Read through the data, and wherever a line holds the word "Behaviour", write that line out.
───── Available data
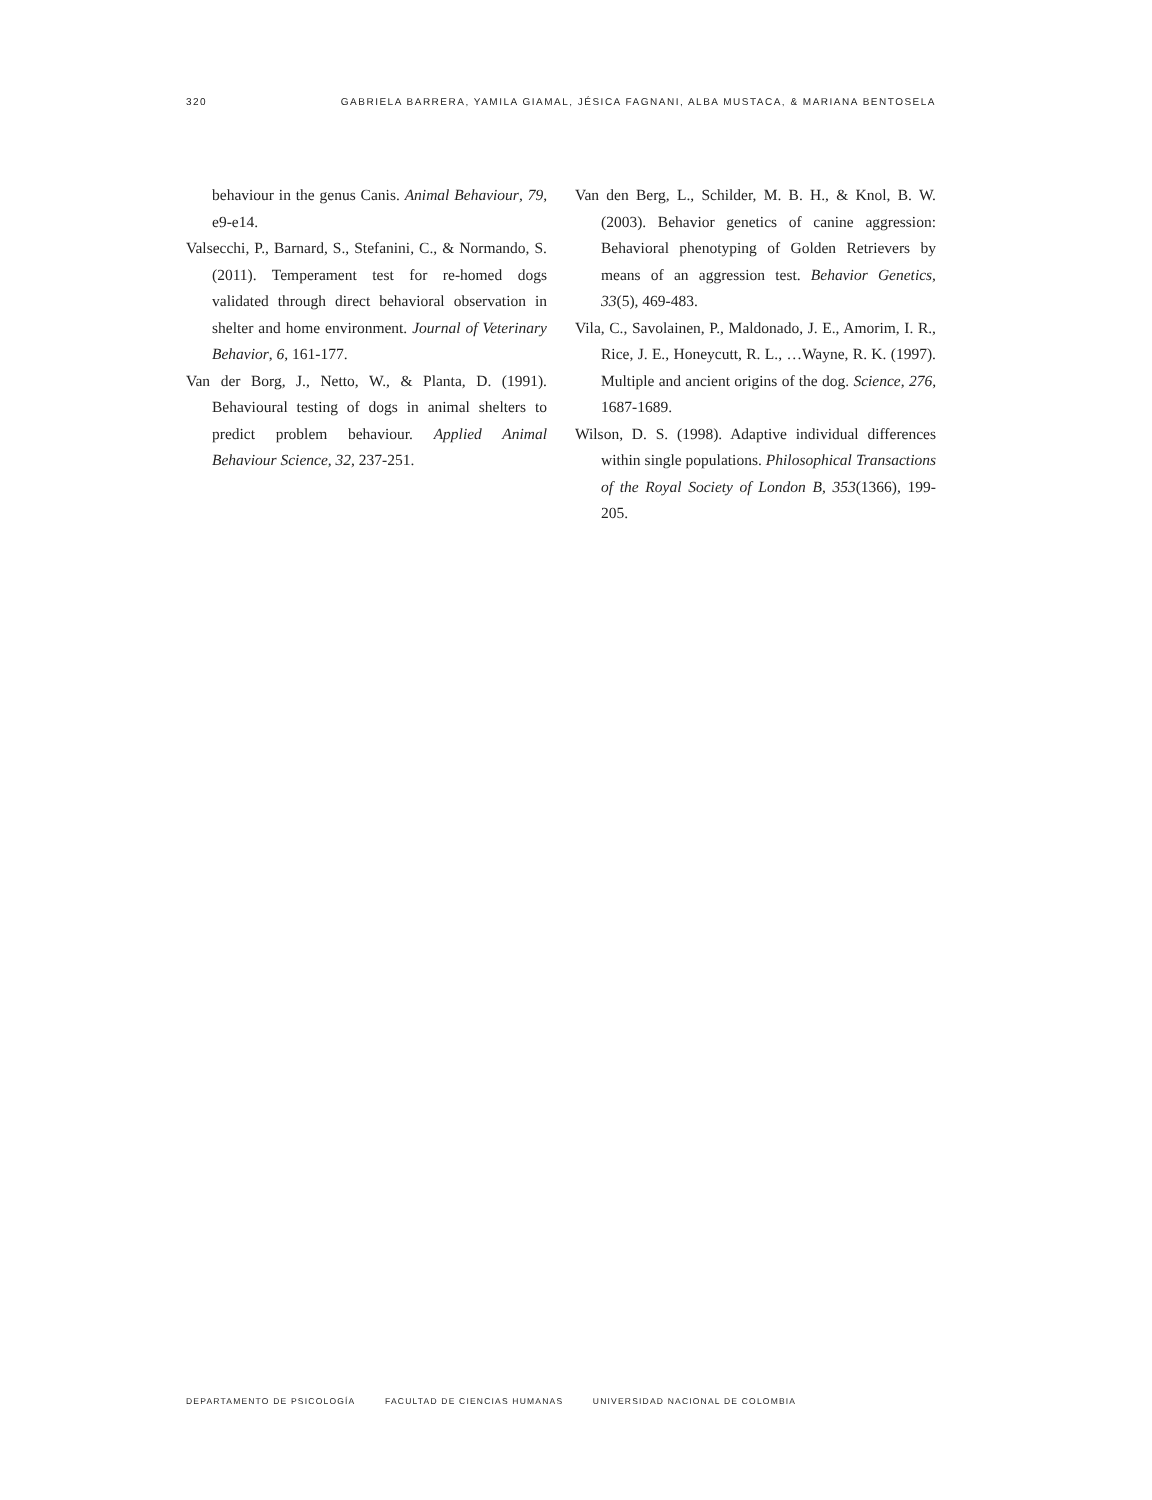320 GABRIELA BARRERA, YAMILA GIAMAL, JÉSICA FAGNANI, ALBA MUSTACA, & MARIANA BENTOSELA
behaviour in the genus Canis. Animal Behaviour, 79, e9-e14.
Valsecchi, P., Barnard, S., Stefanini, C., & Normando, S. (2011). Temperament test for re-homed dogs validated through direct behavioral observation in shelter and home environment. Journal of Veterinary Behavior, 6, 161-177.
Van der Borg, J., Netto, W., & Planta, D. (1991). Behavioural testing of dogs in animal shelters to predict problem behaviour. Applied Animal Behaviour Science, 32, 237-251.
Van den Berg, L., Schilder, M. B. H., & Knol, B. W. (2003). Behavior genetics of canine aggression: Behavioral phenotyping of Golden Retrievers by means of an aggression test. Behavior Genetics, 33(5), 469-483.
Vila, C., Savolainen, P., Maldonado, J. E., Amorim, I. R., Rice, J. E., Honeycutt, R. L., …Wayne, R. K. (1997). Multiple and ancient origins of the dog. Science, 276, 1687-1689.
Wilson, D. S. (1998). Adaptive individual differences within single populations. Philosophical Transactions of the Royal Society of London B, 353(1366), 199-205.
DEPARTAMENTO DE PSICOLOGÍA FACULTAD DE CIENCIAS HUMANAS UNIVERSIDAD NACIONAL DE COLOMBIA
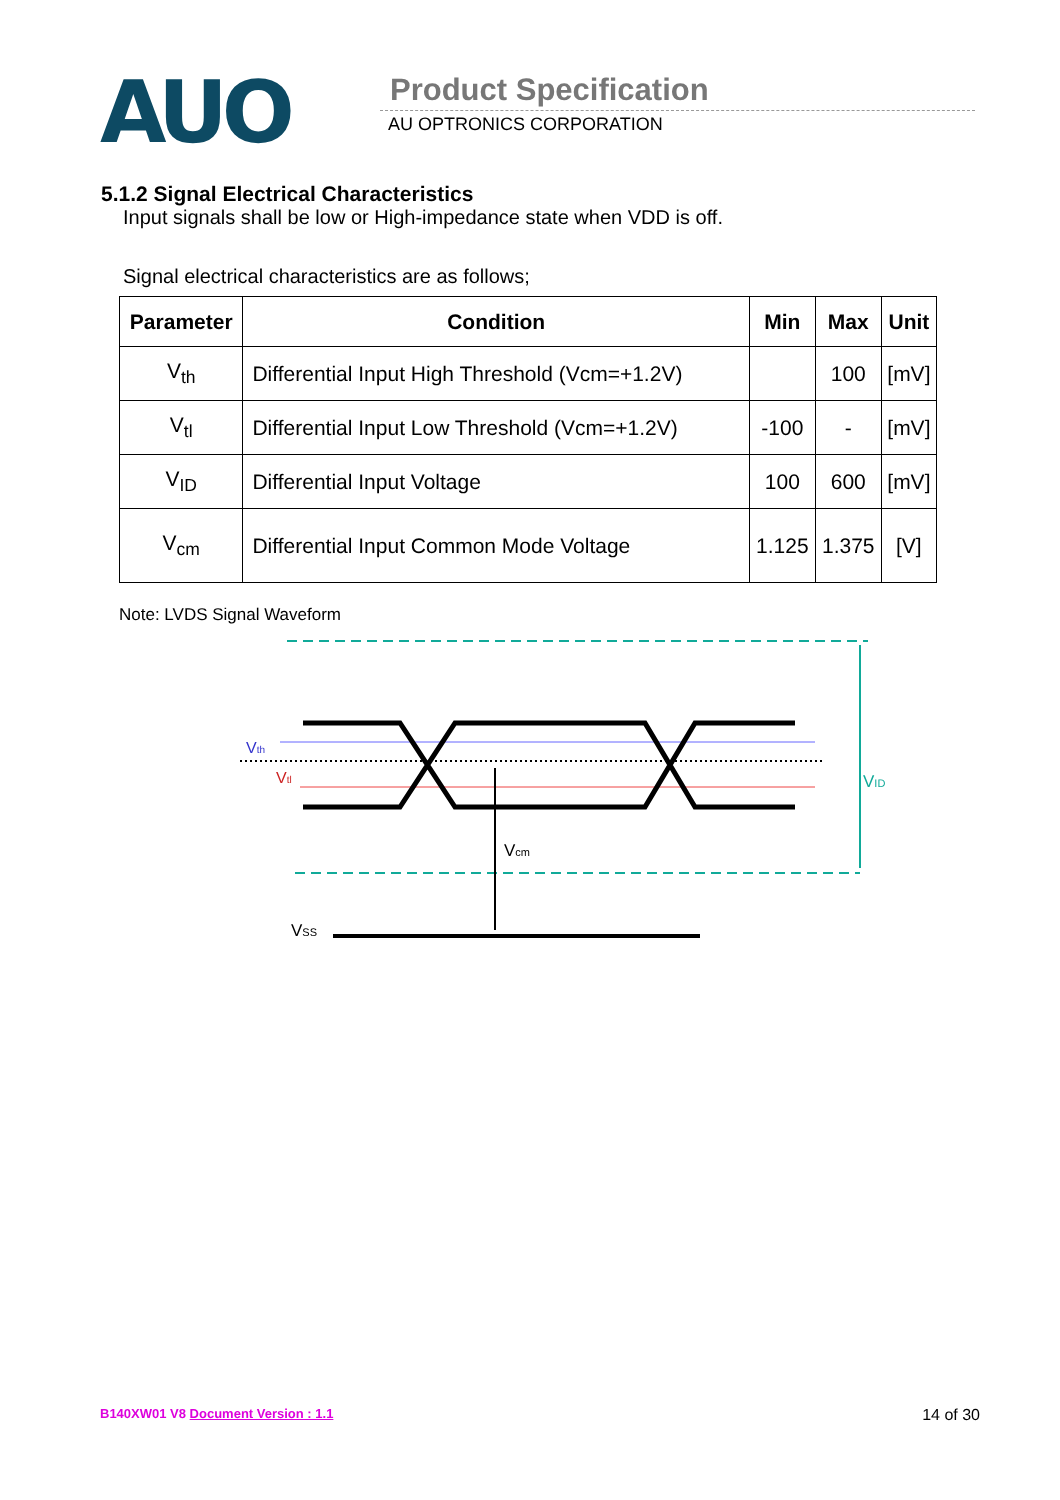AUO Product Specification
AU OPTRONICS CORPORATION
5.1.2 Signal Electrical Characteristics
Input signals shall be low or High-impedance state when VDD is off.
Signal electrical characteristics are as follows;
| Parameter | Condition | Min | Max | Unit |
| --- | --- | --- | --- | --- |
| V<sub>th</sub> | Differential Input High Threshold (Vcm=+1.2V) | | 100 | [mV] |
| V<sub>tl</sub> | Differential Input Low Threshold (Vcm=+1.2V) | -100 | - | [mV] |
| V<sub>ID</sub> | Differential Input Voltage | 100 | 600 | [mV] |
| V<sub>cm</sub> | Differential Input Common Mode Voltage | 1.125 | 1.375 | [V] |
Note: LVDS Signal Waveform
Vth
Vtl
VID
Vcm
VSS
B140XW01 V8 Document Version : 1.1 14 of 30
──────────
> **Output**
behaviour in the genus Canis. Animal Behaviour, 79, e9-e14.
Van der Borg, J., Netto, W., & Planta, D. (1991). Behavioural testing of dogs in animal shelters to predict problem behaviour. Applied Animal Behaviour Science, 32, 237-251.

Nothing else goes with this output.